--- START ---

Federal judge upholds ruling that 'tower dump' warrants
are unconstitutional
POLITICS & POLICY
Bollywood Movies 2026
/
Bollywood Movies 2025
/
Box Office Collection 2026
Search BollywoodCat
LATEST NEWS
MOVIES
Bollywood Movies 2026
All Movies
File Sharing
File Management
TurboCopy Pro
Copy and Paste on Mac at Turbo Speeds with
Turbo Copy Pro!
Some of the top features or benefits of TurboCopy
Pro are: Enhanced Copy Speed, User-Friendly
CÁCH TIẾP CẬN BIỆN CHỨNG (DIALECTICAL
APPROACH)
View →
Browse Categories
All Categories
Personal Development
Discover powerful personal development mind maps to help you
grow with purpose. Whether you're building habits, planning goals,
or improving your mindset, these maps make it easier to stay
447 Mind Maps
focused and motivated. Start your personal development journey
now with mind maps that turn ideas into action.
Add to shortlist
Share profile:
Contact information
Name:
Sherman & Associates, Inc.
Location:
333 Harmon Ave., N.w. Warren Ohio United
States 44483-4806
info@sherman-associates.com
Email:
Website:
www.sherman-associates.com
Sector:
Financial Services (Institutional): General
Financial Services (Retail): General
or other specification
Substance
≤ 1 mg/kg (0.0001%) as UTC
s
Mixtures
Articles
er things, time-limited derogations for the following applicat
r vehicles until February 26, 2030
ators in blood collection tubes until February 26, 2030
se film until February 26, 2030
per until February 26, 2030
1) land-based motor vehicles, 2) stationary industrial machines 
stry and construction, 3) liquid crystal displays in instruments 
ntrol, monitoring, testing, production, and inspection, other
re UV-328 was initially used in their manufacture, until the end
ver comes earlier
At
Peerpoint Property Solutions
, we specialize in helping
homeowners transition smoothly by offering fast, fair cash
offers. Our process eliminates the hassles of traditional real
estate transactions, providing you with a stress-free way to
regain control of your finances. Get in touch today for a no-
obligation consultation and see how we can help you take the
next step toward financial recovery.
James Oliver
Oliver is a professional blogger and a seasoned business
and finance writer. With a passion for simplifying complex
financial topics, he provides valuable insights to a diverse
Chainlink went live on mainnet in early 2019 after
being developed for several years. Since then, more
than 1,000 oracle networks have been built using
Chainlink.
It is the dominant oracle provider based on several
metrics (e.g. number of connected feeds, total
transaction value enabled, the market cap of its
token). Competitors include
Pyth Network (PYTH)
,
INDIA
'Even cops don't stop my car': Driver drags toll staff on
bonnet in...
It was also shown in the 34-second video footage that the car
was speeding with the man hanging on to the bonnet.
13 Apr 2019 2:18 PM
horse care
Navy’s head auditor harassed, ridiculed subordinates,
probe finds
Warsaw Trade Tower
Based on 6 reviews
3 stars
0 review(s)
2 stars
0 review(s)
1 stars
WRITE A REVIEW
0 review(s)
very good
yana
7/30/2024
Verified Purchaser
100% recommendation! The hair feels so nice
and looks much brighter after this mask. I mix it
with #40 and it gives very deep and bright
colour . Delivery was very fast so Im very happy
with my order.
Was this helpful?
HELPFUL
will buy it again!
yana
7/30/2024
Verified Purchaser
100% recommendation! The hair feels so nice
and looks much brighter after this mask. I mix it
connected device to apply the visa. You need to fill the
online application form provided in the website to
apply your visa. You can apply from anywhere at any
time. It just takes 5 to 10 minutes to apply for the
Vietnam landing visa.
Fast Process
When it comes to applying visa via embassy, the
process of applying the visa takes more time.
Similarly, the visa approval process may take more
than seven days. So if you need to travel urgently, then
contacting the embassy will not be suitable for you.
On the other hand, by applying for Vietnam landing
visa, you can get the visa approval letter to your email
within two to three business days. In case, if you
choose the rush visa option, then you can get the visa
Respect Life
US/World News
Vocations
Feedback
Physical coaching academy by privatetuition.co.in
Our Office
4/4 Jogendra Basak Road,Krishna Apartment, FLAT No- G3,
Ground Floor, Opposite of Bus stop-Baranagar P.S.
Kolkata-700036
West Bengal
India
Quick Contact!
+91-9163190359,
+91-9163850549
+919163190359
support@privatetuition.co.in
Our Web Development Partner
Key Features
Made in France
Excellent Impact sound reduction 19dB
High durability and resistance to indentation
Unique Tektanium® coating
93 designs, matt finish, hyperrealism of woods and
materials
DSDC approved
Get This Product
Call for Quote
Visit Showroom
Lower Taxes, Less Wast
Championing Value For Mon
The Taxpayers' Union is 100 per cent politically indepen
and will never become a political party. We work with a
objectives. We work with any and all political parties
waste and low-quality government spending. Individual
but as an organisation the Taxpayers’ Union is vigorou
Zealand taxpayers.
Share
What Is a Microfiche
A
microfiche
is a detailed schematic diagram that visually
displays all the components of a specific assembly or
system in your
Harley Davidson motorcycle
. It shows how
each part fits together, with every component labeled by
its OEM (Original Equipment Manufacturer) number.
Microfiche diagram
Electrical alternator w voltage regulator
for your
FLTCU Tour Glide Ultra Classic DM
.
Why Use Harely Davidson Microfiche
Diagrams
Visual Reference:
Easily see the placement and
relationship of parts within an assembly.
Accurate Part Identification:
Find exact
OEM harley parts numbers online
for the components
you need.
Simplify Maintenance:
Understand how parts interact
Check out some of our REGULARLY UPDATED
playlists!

--- END ---

#### Action item:
One stretch of the lines above is wanted, from the line that contains "Some of the" through the line that contains "Discover powerful personal". Output it exactly.

#### Solution to the problem:
Some of the top features or benefits of TurboCopy
Pro are: Enhanced Copy Speed, User-Friendly
CÁCH TIẾP CẬN BIỆN CHỨNG (DIALECTICAL
APPROACH)
View →
Browse Categories
All Categories
Personal Development
Discover powerful personal development mind maps to help you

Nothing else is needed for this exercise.